McConnell and Ryan will either be forced to lead a delegation to the White House to say “or else,” or the party will suffer even more. And the nation. Impeachment is unlikely, too awkward and in the absence of an identifiable “high crime.” Assisted resignation is most likely. But if the president refuses, the 25th amendment is available. Its linchpin and trigger man: VP Pence. Killers of kings are later rarely popular, especially if they assume the crown of the dead monarch. It would take real guts for Pence, and we don’t know if he has any. He wants the job but may be fussy about stepping over the body.

Now the good news: markets will soar upon Trump exit. Markets and the economy are at risk until then, not just the Republican party. Non-political godfather of the stock market, Art Cashin on CNN this morning: “If you had more than one resignation… Steve Cohn and Wilbur Ross — I think it would have a very formidable effect — 500 or 1,000 points on the Dow possibly.” Bad guys leaving do not help (see Bannon); the markets fear losing the good-guy regents, presently holding the government together and protecting us from the president.

In the days after Trump exits, markets will make book on president Pence, and Ryan and McConnell and their ability to move forward any useful agenda. But even if they cannot we’ll be in a far better place than today.

Here follows the entire text of the 25th amendment, paragraph four the operative one:

Section 1. In case of the removal of the President from office or of his death or resignation, the Vice President shall become President.

Section 2. Whenever there is a vacancy in the office of the Vice President, the President shall nominate a Vice President who shall take office upon confirmation by a majority vote of both Houses of Congress.

Section 3. Whenever the President transmits to the President pro tempore of the Senate and the Speaker of the House of Representatives his written declaration that he is unable to discharge the powers and duties of his office, and until he transmits to them a written declaration to the contrary, such powers and duties shall be discharged by the Vice President as Acting President.

Section 4. Whenever the Vice President and a majority of either the principal officers of the executive departments or of such other body as Congress may by law provide, transmit to the President pro tempore of the Senate and the Speaker of the House of Representatives their written declaration that the President is unable to discharge the powers and duties of his office, the Vice President shall immediately assume the powers and duties of the office as Acting President.
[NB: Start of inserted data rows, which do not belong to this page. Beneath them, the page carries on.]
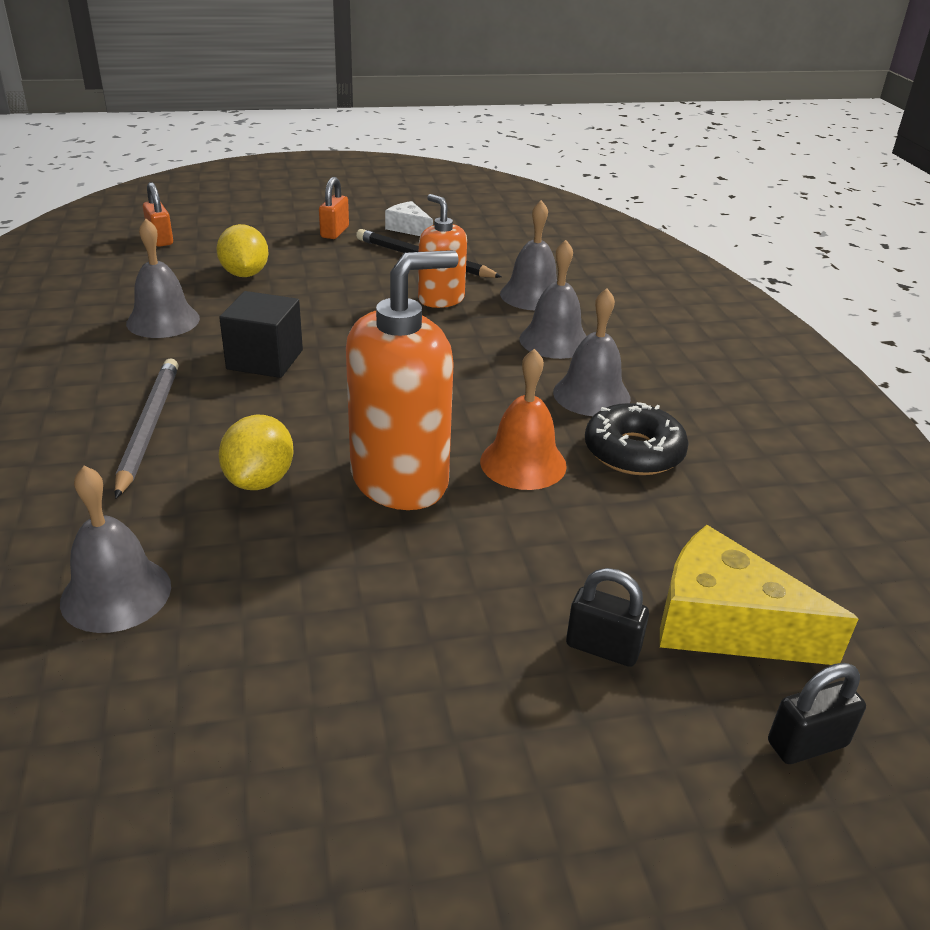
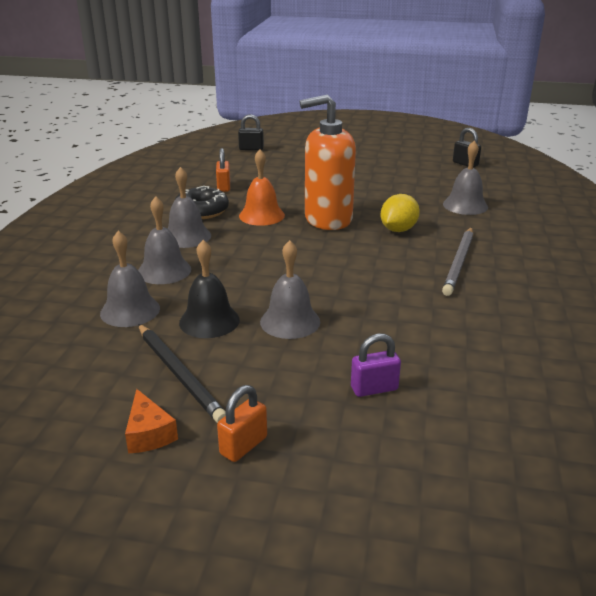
camera: 155 degrees left, 5 degrees down
grey bell [126,219,200,338] -> grey bell moved to [260,240,320,339]
orange padlock [143,182,173,247] -> orange padlock moved to [216,148,230,192]
yellow lemon [216,224,268,277] -> purple padlock [351,334,401,397]
black cube [219,291,303,378] -> none
white cheese [385,201,433,236] -> orange cheese [125,389,178,453]
orange soap dispenser [418,194,467,308] -> black bell [179,240,240,338]
black padlock [566,568,649,667] -> black padlock moved to [453,128,481,168]
yellow cheese [660,525,859,665] -> none

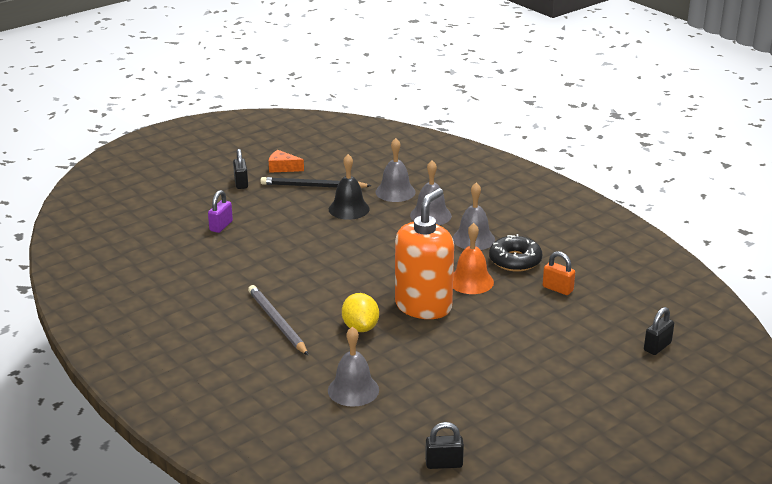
camera: 130 degrees right, 0 degrees up
orange padlock [217,385,267,462] -> black padlock [233,149,248,189]
grey bell [260,240,320,339] -> none

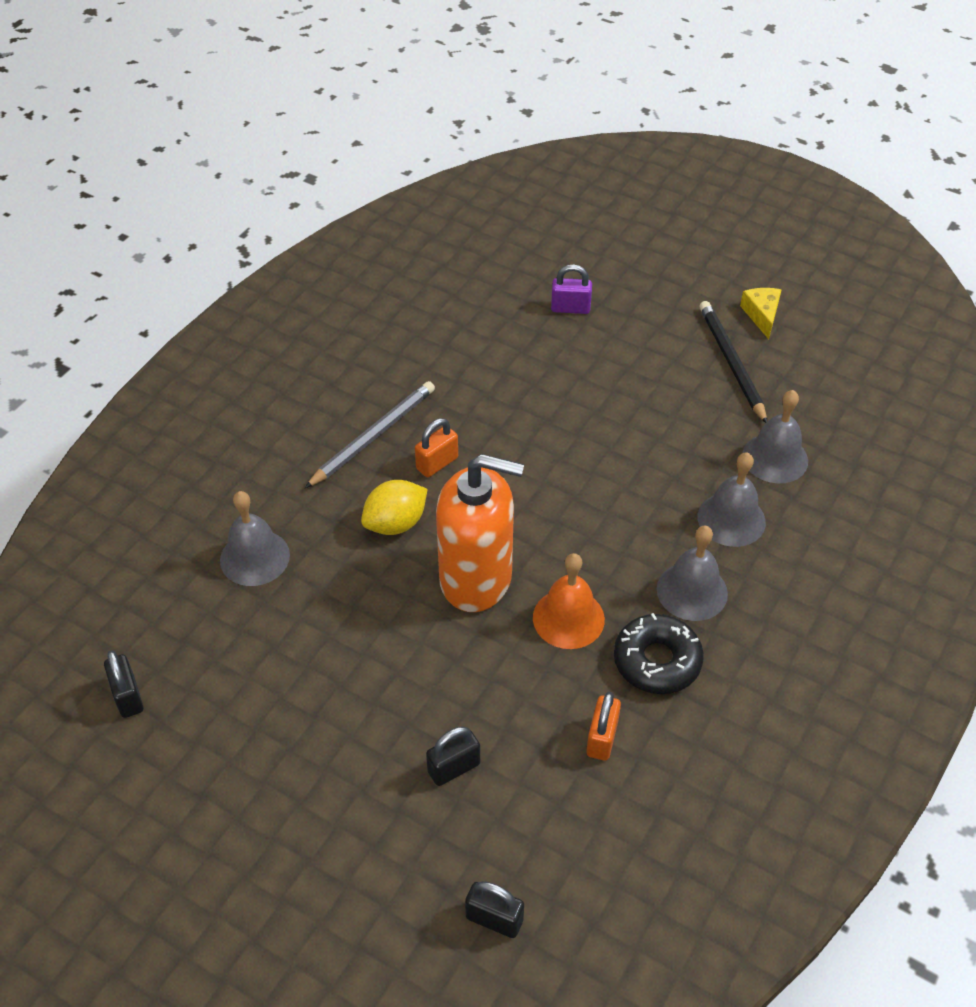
camera: 70 degrees right, 20 degrees up
black padlock [233,149,248,189] -> black padlock moved to [426,726,480,786]
orange cheese [269,150,304,173] -> yellow cheese [740,288,782,339]
black bell [329,154,370,220] -> none
none -> orange padlock [415,418,458,477]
Thereafter, when the President transmits to the President pro tempore of the Senate and the Speaker of the House of Representatives his written declaration that no inability exists, he shall resume the powers and duties of his office unless the Vice President and a majority of either the principal officers of the executive department or of such other body as Congress may by law provide, transmit within four days to the President pro tempore of the Senate and the Speaker of the House of Representatives their written declaration that the President is unable to discharge the powers and duties of his office. Thereupon Congress shall decide the issue, assembling within forty-eight hours for that purpose if not in session. If the Congress, within twenty-one days after receipt of the latter written declaration, or, if Congress is not in session, within twenty-one days after Congress is required to assemble, determines by two-thirds vote of both Houses that the President is unable to discharge the powers and duties of his office, the Vice President shall continue to discharge the same as Acting President; otherwise, the President shall resume the powers and duties of his office.